Document section below:

8 Introduction to ANOVA

ANOVA, which stands for Analysis of Variance, is a statistical test used when comparing a continuous dependent variable across three or more groups. While it might seem similar to the t-test you've already learnt about, there is a fundamental issue that needs to be overcome when we move from two groups to more than two groups.

In this chapter we will learn about the basic one-way ANOVA, a design with a single independent variable with 3 or more levels, before moving on to factorial ANOVA, a design with more than one independent variable, in the next chapter.

This lecture chunk gives an overview of the ANOVA family of tests:

8.1 Example of a one-way ANOVA design

Imagine a study designed to investigate how to best frame an information campaign to prepare residence of a local area for an extreme weather event. In this experiment, participants are randomly assigned to one of four levels of an independent variable (i.e. a between subjects design).

Messaging (independent variable):

  • Fear-Based Messaging: Messages that emphasise the severe consequences of not being prepared.

  • Efficacy-Based Messaging: Messages that focus on practical steps individuals can take and highlight their ability to effectively prepare.

  • Community-Focused Messaging: Messages that highlight the importance of collective preparedness and how working together can improve community resilience.

  • Control condition: No message

Preparedness (Dependent variable): - Measured using a scale developed for the study. Scored from 0 to 100, with higher scores indicating greater intentions to engage in preparedness behaviours, such as creating an emergency kit or making a family plan.

Hypothesis:

H1: It is hypothesised that the type of preparedness messaging will significantly affect participants' intentions to prepare for disasters.

H2: Efficacy-based messaging is expected to generate the highest preparedness intentions, followed by community-focused messaging, fear-based messaging generating the lowest intentions.

H3: All forms of messaging will lead to higher preparedness than the control, no messaging, condition.

End of Document section.

- [Assigned task 1]:
In the ANOVA introduction, which type of messaging is expected to produce the highest preparedness intentions?
- [Assigned task 2]:
Proceed with the ANOVA introduction, beginning after its final sentence.
The records have no connection to the ANOVA introduction.

Extracted data below:

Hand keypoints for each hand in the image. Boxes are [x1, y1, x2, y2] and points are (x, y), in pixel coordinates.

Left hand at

End of Extracted data.
Extracted data below:

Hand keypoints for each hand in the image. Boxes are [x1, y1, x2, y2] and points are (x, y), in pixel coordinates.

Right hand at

End of Extracted data.

- [Written response 1]:
Efficacy-based messaging.

- [Written response 2]:
Procedure: After a power analysis using G*Power (see below), N= 180 participants are randomly assigned to receive one of the three types of preparedness messages, or no message. After reading the message, participants complete the questionnaire assessing their intentions to engage in preparedness behaviours. A one-way ANOVA is used to compare the mean preparedness intentions across the three messaging conditions.

Here is the (simulated) data from this study design:

The graph shows preparedness intentions across four messaging conditions: Community-Focused, Control, Efficacy-Based, and Fear-Based (N=45 per condition). Violin plots display the distribution of scores, with wider sections indicating more frequent scores. Boxplots within the violins show the median and interquartile range, highlighting the central 50% of scores. Jittered grey dots represent individual scores, and red dots mark outliers. Efficacy-Based messaging shows the highest median and range, followed by Community-Focused, while Fear-Based, and Control conditions show lower scores.

But are these differences meaningful or just random noise in the data?
That’s what we have to use our ANOVA test to find out

This lecture chunk explains the above design:

8.2 The Omnibus Test

The ANOVA omnibus test is our first step in determining whether there are significant differences between our four groups.

The key idea behind the omnibus test is to assess whether at least one group mean differs significantly from the others. In our study, the ANOVA omnibus test evaluates whether the mean preparedness scores differ across the four messaging conditions. However, it does not specify which groups are different; it only tells us if a significant difference exists somewhere among the groups. If the omnibus test is significant, post hoc tests are then used to pinpoint where those differences lie.

ANOVA calculates an F-statistic by comparing two sources of variability in the data: 1. the variance between the group means (between-group variance) and 2. the variance within each group (within-group variance). As with the t-test, it’s possible to work out the F-statistic by hand, but for this course we’ll be using a stats program (JASP/SPSS/R) to perform all of this for us (see blue box below for why I don’t make you do this by hand).

8.2.1 Basic maths behind the ANOVA omnibus test

Between-Group Variance - This measures the variability of the group means around the overall mean of all groups combined. It captures how much the different messaging conditions (e.g., Efficacy-Based vs. Fear-Based) affect preparedness intentions. A larger between-group variance indicates that the group means are spread far apart, suggesting a potential effect of the messaging type.

Within-Group Variance - This measures the variability within each group around its own group mean. It reflects individual differences in preparedness intentions that are not explained by the messaging condition. High within-group variance suggests that participants' scores vary widely within each messaging condition.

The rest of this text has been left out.